Sebesar 12,43 persen pengeluaran orang Indonesia tersedot untuk belanja rokok. Bagi mereka merokok enam kali lipat lebih penting daripada untuk keperluan pendidikan dan kesehatan. Sebanyak 66 perokok pasif di Indonesia adalah perempuan, padahal umumnya perempuan kawin dan melahirkan anak (Tempo, 3 Juni 2012). Tak tersangkal, ini jelas merupakan ancaman besar bagi masa depan Indonesia.

Kini Indonesia berada di peringkat ketiga dunia dalam hal pemasaran narkoba. Negeri ini menjadi pasar subur, besar, dan empuk bagi para pedagang narkoba internasional, padahal harganya naik puluhan kali lipat dari negara asalnya. 

Sebanyak 3,8 juta (2,2 persen) penduduk negeri ini, sebagian di antaranya masih anak (di bawah 18 tahun), mengonsumsi narkoba. Sebanyak 5,1 juta penduduk Indonesia diperkirakan mengonsumsi narkoba tahun ini.

Pada periode Januari-November 2011 saja, tak kurang dari Rp 28 miliar dibelanjakan untuk narkoba. Sebanyak 90 persen risiko penularan HIV dari pemakaian narkoba melalui jarum suntik.

Pada 1997, tindak pidana narkoba di Indonesia baru 602 kasus, sedangkan tahun lalu melonjak 4.000 persen menjadi 26.500 kasus. Sebanyak 52-75 persen penghuni penjara di Aceh terpidana narkoba, sebagian di antaranya anak-anak (Tempo, 8 Juli 2012). Tak dapat disangkal, ini merupakan ancaman besar bagi bangsa dan negara kita.

Kita kembali ke pertanyaan-pertanyaan di awal tulisan ini. Masih adakah harapan hidup di negeri ini? Bila ada, apa yang masih bisa kita harapkan? Apa dasarnya kita berharap? Siapakah yang masih bisa kita harapkan untuk memperbaiki negara ini?

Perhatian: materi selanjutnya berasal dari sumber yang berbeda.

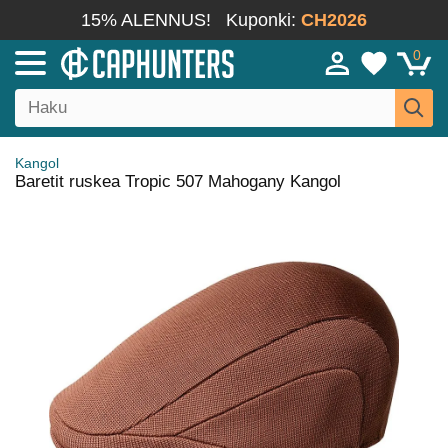
15% ALENNUS!
Kuponki:
CH2026
0
Kangol
Baretit ruskea Tropic 507 Mahogany Kangol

Jawabnya: kita (warga masyarakat) sendiri. Jangan pernah berharap kepada pemerintah pusat dan daerah, DPR dan DPRD, Parpol-parpol, para politikus, para rohaniwan, para aktivis LSM, serta lainnya! SDM (selamatkan diri masing-masing) dengan bekerja keras, gigih, dengan mengandalkan pertolongan Tuhan!